#### Exercise:
Images are to be left out; everything else in the listing should be repeated exactly.

#### Dataset records:
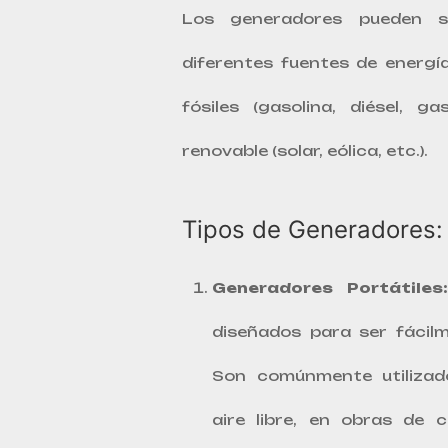
Los generadores pueden s
diferentes fuentes de energí
fósiles (gasolina, diésel, g
renovable (solar, eólica, etc.).
Tipos de Generadores:
Generadores Portátiles:
diseñados para ser fácilm
Son comúnmente utilizad
aire libre, en obras de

#### The completed task:
Los generadores pueden s
diferentes fuentes de energí
fósiles (gasolina, diésel, g
renovable (solar, eólica, etc.).
Tipos de Generadores:
Generadores Portátiles:
diseñados para ser fácilm
Son comúnmente utilizad
aire libre, en obras de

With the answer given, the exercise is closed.